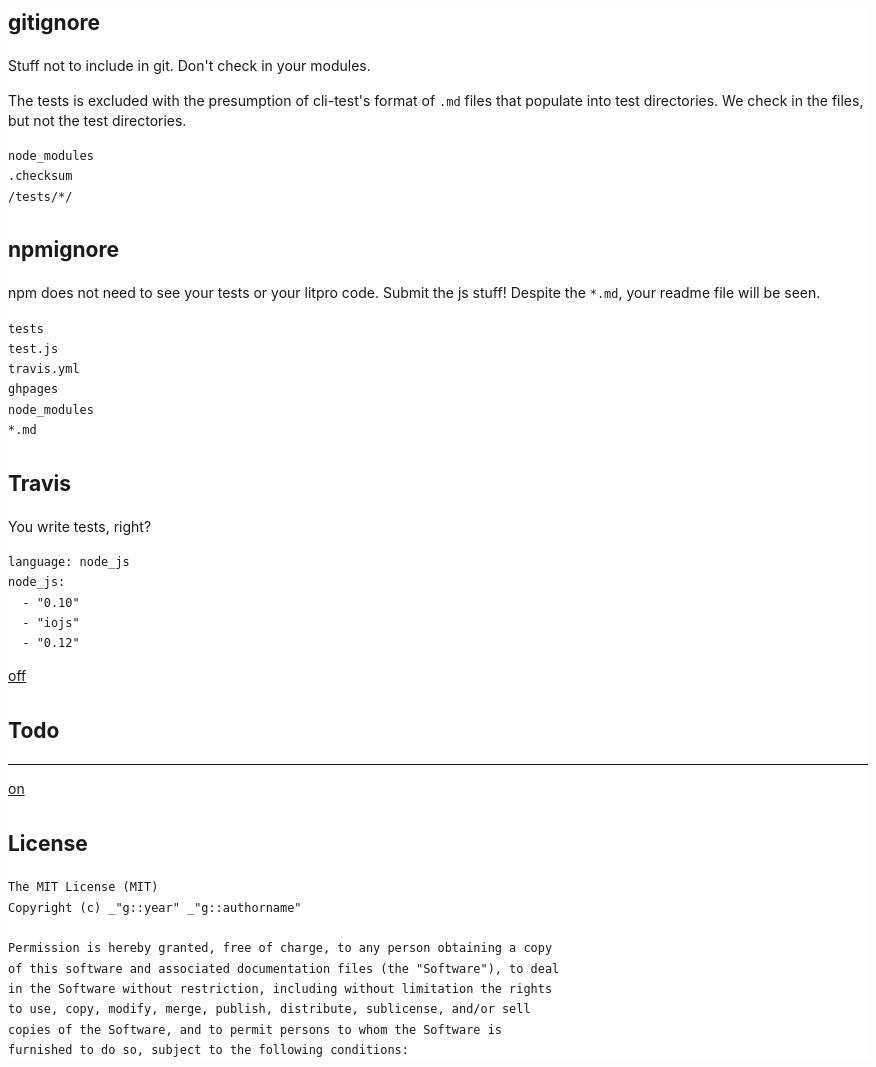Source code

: 
## gitignore

Stuff not to include in git. Don't check in your modules.

The tests is excluded with the presumption of cli-test's format of `.md` files
that populate into test directories. We check in the files, but not the test
directories. 

    node_modules
    .checksum
    /tests/*/

    

## npmignore

npm does not need to see your tests or your litpro code. Submit the js stuff!
Despite the `*.md`, your readme file will be seen. 

    tests
    test.js
    travis.yml
    ghpages
    node_modules
    *.md
    

## Travis

You write tests, right? 


    language: node_js
    node_js:
      - "0.10"
      - "iojs"
      - "0.12"
    

[off](# "block:")

## Todo


---
[on](# "block:")

## License

    The MIT License (MIT)
    Copyright (c) _"g::year" _"g::authorname"

    Permission is hereby granted, free of charge, to any person obtaining a copy
    of this software and associated documentation files (the "Software"), to deal
    in the Software without restriction, including without limitation the rights
    to use, copy, modify, merge, publish, distribute, sublicense, and/or sell
    copies of the Software, and to permit persons to whom the Software is
    furnished to do so, subject to the following conditions:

▸ **Assigned task**
Copy out the full material exactly. Pictures should not appear in it.

▸ **Exercise result**
Source code

: 
## gitignore

Stuff not to include in git. Don't check in your modules.

The tests is excluded with the presumption of cli-test's format of `.md` files
that populate into test directories. We check in the files, but not the test
directories. 

    node_modules
    .checksum
    /tests/*/

    

## npmignore

npm does not need to see your tests or your litpro code. Submit the js stuff!
Despite the `*.md`, your readme file will be seen. 

    tests
    test.js
    travis.yml
    ghpages
    node_modules
    *.md
    

## Travis

You write tests, right? 


    language: node_js
    node_js:
      - "0.10"
      - "iojs"
      - "0.12"
    

[off](# "block:")

## Todo


---
[on](# "block:")

## License

    The MIT License (MIT)
    Copyright (c) _"g::year" _"g::authorname"

    Permission is hereby granted, free of charge, to any person obtaining a copy
    of this software and associated documentation files (the "Software"), to deal
    in the Software without restriction, including without limitation the rights
    to use, copy, modify, merge, publish, distribute, sublicense, and/or sell
    copies of the Software, and to permit persons to whom the Software is
    furnished to do so, subject to the following conditions:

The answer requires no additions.